* [TRECHO FORNECIDO]:
+++

Trabalho|A rapadura é doce mas…

O trabalhador deve estar preparado para enfrentar desafios e ter planos de ascensão. Mas os direitos hoje considerados normais na sua vida foram alcançados coletivamente, e muita gente ralou muito para isso
Por Camila Campanerut e Vitor Nuzzi

    Muito suor
Fim de semana remunerado, 13º, redução da jornada. Poucos sabem que foram com greves e manifestações que se conquistaram esses direitos. Os reajustes salariais são a parte mais visível

O sol a pino de 1 hora da tarde deixava só um pedaço
de sombra para o ajudante geral Daniel Araújo, de 23 anos, descansar em
frente ao portão da indústria química onde trabalha, há dois meses, em
São Bernardo, ABC paulista. Daniel bate papo com os colegas em frente
ao portão durante pelo menos um quarto de sua hora de almoço. Sua
jornada diária é de 7 horas e 48 minutos, cinco vezes por semana.
Recebe vale-refeição, vale-transporte, 13º salário e participação nos
lucros no final do ano.

Casado e
pai de duas filhas, ele se diz satisfeito por trabalhar numa grande
empresa, com carteira assinada. Mas fica um pouco sem jeito por não se
dar conta de que, entre os direitos garantidos em seu contrato de
trabalho, parte deles está na Constituição e foi conseguida após
décadas de batalha do movimento sindical; outra parte, com avanços em
relação à lei, integra o acordo de sua categoria, negociado por seu
sindicato, que existe há quase 60 anos. O operário também não imaginava
quantas lutas, greves, perseguições e discussões foram desencadeadas ao
longo desse período em busca de melhores condições de trabalho. “Nunca
tinha parado para pensar”, admite.

A
jornada semanal é um exemplo disso. A de Daniel está abaixo da prevista
pela Constituição, que é de 44 horas. A redução da carga horária de 48
para 44 horas semanais foi uma conquista dos trabalhadores durante a
Constituinte. Na ocasião, o movimento sindical não conquistou as 40
horas reivindicadas, mas essa redução foi obtida depois, em vários
casos, por meio de negociação coletiva.

Wesley
Barcelos, 23 anos, entrou há pouco mais de um ano em uma montadora em
São Bernardo, como pintor. À noite, cursa o 3º semestre de Engenharia
Automobilística. É solteiro, mora com a família e tem planos de crescer
dentro da empresa. Mas sabe que, coletivamente, a atuação sindical é
importante. “Se não houvesse sindicato, a empresa poderia agir só
pensando no lado dela”, afirma.

+++

* [DADOS DE ENTRADA]:

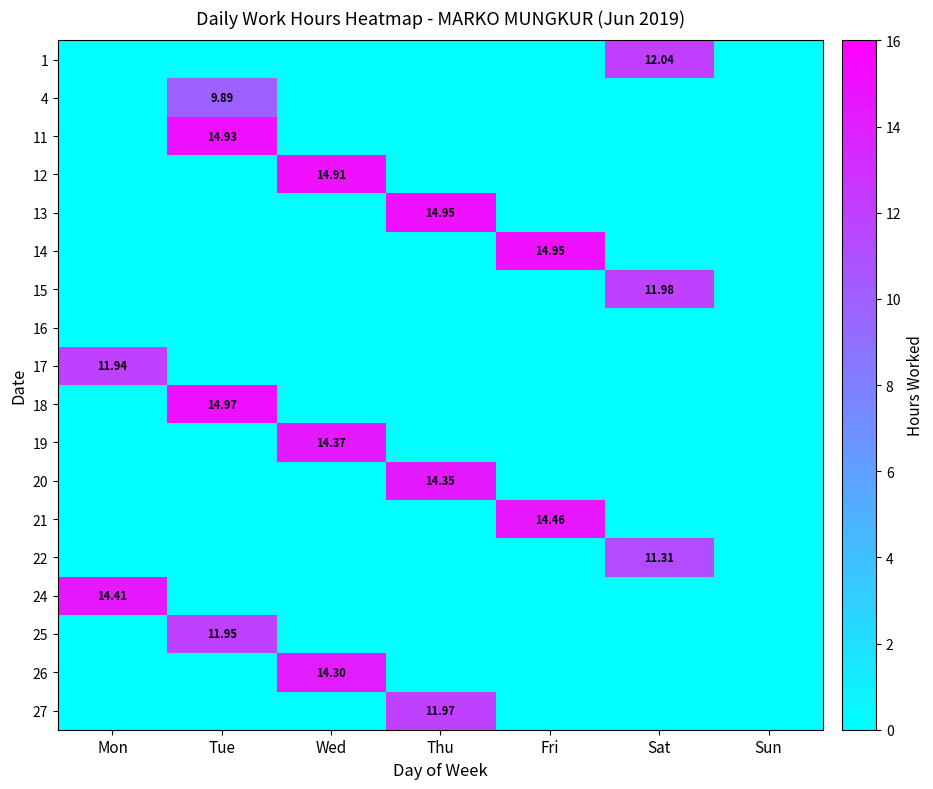

How many series are shown in this chart?

18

+++

* [SUAS INSTRUÇÕES]:
Transcreva do trecho fornecido, sem nenhuma alteração, a parte entre "Trabalho|A rapadura é" e "vezes por semana.", incluindo as duas.

* [SOLUÇÃO DO EXERCÍCIO]:
Trabalho|A rapadura é doce mas…

O trabalhador deve estar preparado para enfrentar desafios e ter planos de ascensão. Mas os direitos hoje considerados normais na sua vida foram alcançados coletivamente, e muita gente ralou muito para isso
Por Camila Campanerut e Vitor Nuzzi

    Muito suor
Fim de semana remunerado, 13º, redução da jornada. Poucos sabem que foram com greves e manifestações que se conquistaram esses direitos. Os reajustes salariais são a parte mais visível

O sol a pino de 1 hora da tarde deixava só um pedaço
de sombra para o ajudante geral Daniel Araújo, de 23 anos, descansar em
frente ao portão da indústria química onde trabalha, há dois meses, em
São Bernardo, ABC paulista. Daniel bate papo com os colegas em frente
ao portão durante pelo menos um quarto de sua hora de almoço. Sua
jornada diária é de 7 horas e 48 minutos, cinco vezes por semana.